После этого король взял Томаса под руку, и так вместе они вышли.
* * *
Их дружба стала еще крепче.
После возвращения в Англию большую часть времени они проводили вместе, общество канцлера Генрих находит несравненно полезнее всех остальных. А трещина в отношениях с Элинор становится все шире. Она не могла ему простить пребывания в детской незаконного сына Жефруа, а Генрих, разжигая в ней злобу и ревность, дразнил ее подчеркнутым к нему вниманием. Сложные взаимоотношения привели к тому, что он все чаще стал искать успокоения в домашнем уюте Вудстока. Любовь к Розамунд не убывала. Очевидно, это объяснялось ее нетребовательностью. Она неизменно оставалась нежной и любящей, всегда прекрасной. У нее уже есть маленький сын, и она снова забеременела. Редко какому королю выпадало такое счастье домашнего уюта, каким одаривала его Розамунд, а кроме того, Генриху нравилась тайна ее существования; никто, кроме прислуги Розамунд, не знал о посещениях короля, а те хорошо понимали, что им грозит, если секрет раскроется по их вине.
Король счастлив. В королевстве относительный мир и покой. Внимания, конечно, ослаблять нельзя, от этого королю не уйти. Но пока он мог спокойно посидеть в Англии и насладиться обществом своего лучшего друга Томаса Беккета. Иногда он спрашивал себя: почему он так полюбил этого человека? Более несхожих людей трудно вообразить. Даже внешне они сильно отличались друг от друга. Томас — высок и элегантен, король — коренаст и небрежно одет. Привычка Томаса хорошо одеваться смешила Генриха и служила постоянным поводом для шуток короля. И все же почему всемогущий король, который мог избрать себе в компаньоны самых благородных из благороднейших, предпочитал общество одного этого чудака? Томас на пятнадцать лет старше. Старик по сравнению с ним! Все, во что Томас свято верил, — Генрих отрицал; король говорил «да» — Томас продолжал твердить «нет»; король мог выходить из себя, а Томас оставался спокоен и не уступал.
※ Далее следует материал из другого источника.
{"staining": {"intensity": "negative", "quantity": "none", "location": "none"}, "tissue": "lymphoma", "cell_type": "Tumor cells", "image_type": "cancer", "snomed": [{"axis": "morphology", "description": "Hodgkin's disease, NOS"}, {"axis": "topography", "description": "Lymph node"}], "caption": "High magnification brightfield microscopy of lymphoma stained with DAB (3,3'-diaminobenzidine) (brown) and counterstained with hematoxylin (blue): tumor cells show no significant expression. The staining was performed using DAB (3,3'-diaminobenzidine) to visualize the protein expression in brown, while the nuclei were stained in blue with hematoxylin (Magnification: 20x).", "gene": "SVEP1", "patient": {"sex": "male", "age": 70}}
Несмотря на аскетическую внешность и религиозную углубленность, Томас обожал роскошь, и это очень забавляло Генриха. Томас также может быть очень веселым. Король обожал шутливые проделки над другом, и Томас ему платил тем же. Порой король хохотал до слез, даже если шутка случалась над ним самим. Никто при дворе не мог позабавить короля, как это умел делать Томас Беккет.
Они по-прежнему проводили вместе почти все время. Когда король отправлялся на прогулки верхом, канцлер ехал рядом. Иногда они вдвоем гуляли инкогнито, заходили в таверну, толковали с народом. Темноволосого высокого джентльмена с тонкими белыми руками и его молодого веснушчатого компаньона-крепыша с крепкими обветренными руками опознать не мог никто. Какая смешная пара, скорее всего думали окружающие, глядя на них, и мало кто знал, что это король со своим канцлером.
Для короля не было большего удовольствия, как в чем-то взять верх над канцлером, и он часто вспоминал ту булоньскую женитьбу аббатисы.